* Stored data:
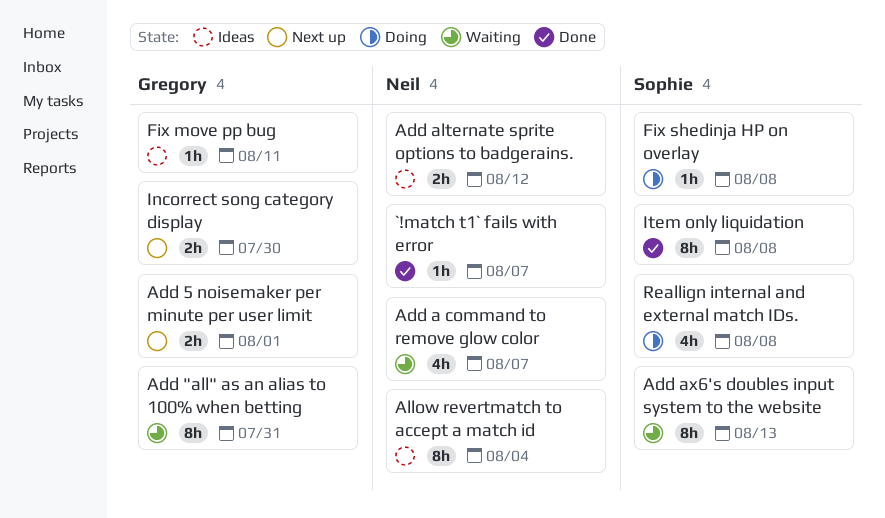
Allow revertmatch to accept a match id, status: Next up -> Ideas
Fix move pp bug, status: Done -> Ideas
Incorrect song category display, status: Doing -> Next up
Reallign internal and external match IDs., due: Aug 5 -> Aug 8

* * *

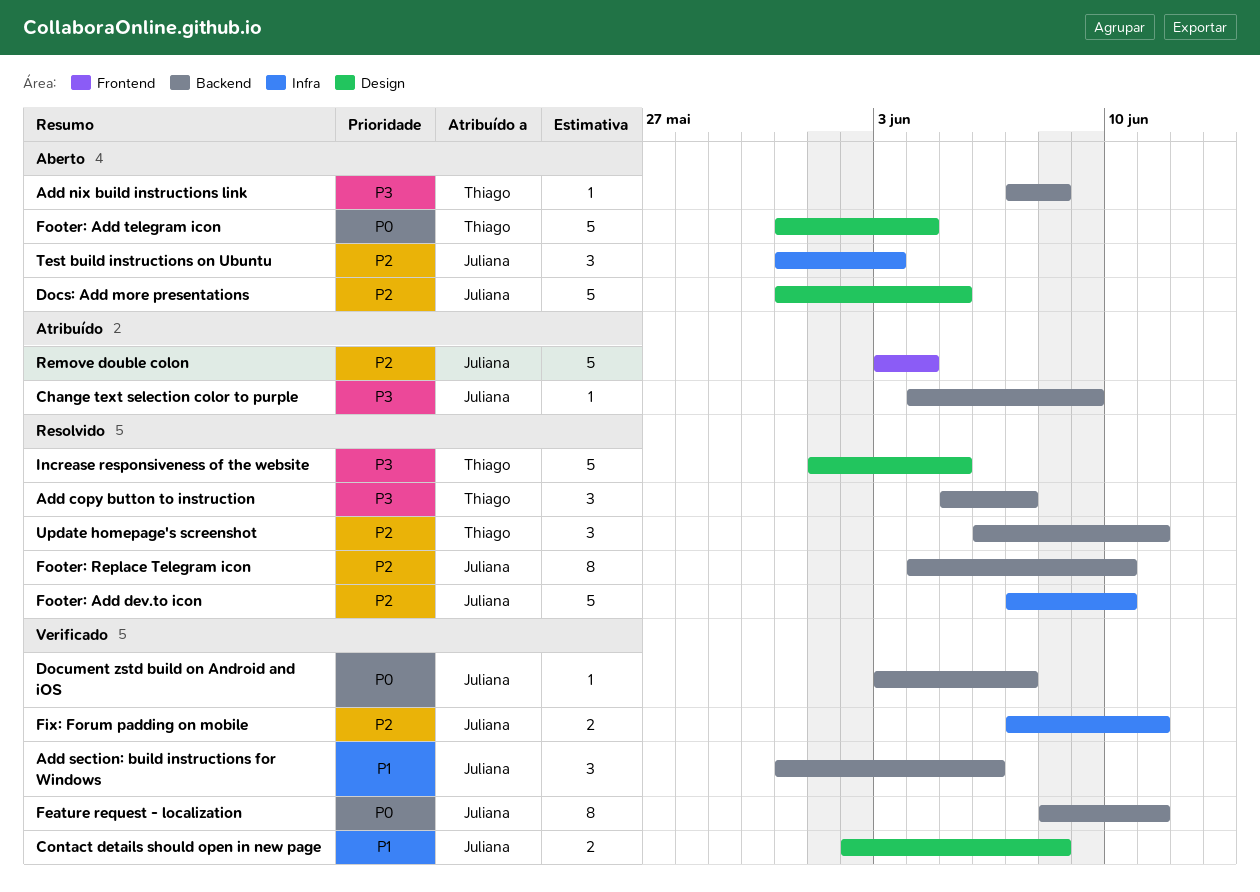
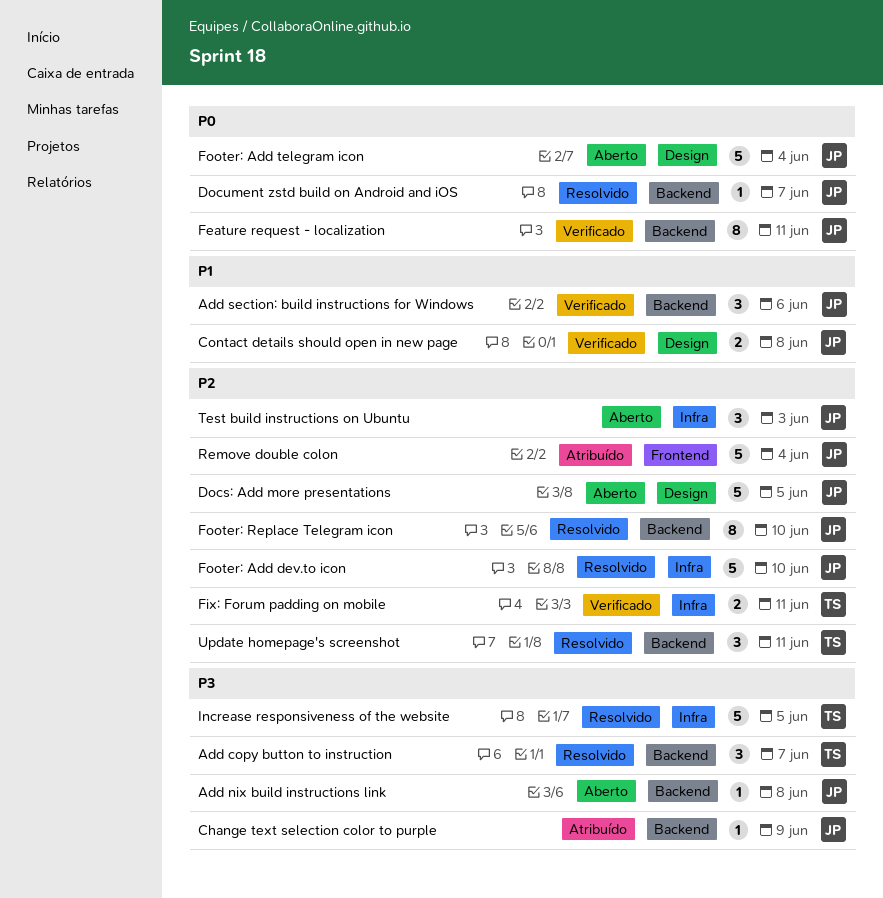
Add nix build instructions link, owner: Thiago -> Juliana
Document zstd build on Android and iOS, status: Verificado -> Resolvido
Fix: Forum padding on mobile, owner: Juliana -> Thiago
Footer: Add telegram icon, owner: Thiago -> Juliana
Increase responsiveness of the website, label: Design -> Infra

* Exercise instructions:
In the listing above, locate the line containing "Incorrect song category" and the line containing "Reallign internal and", then transcribe both and every line between them verbatim.

* Written solution:
Incorrect song category display, status: Doing -> Next up
Reallign internal and external match IDs., due: Aug 5 -> Aug 8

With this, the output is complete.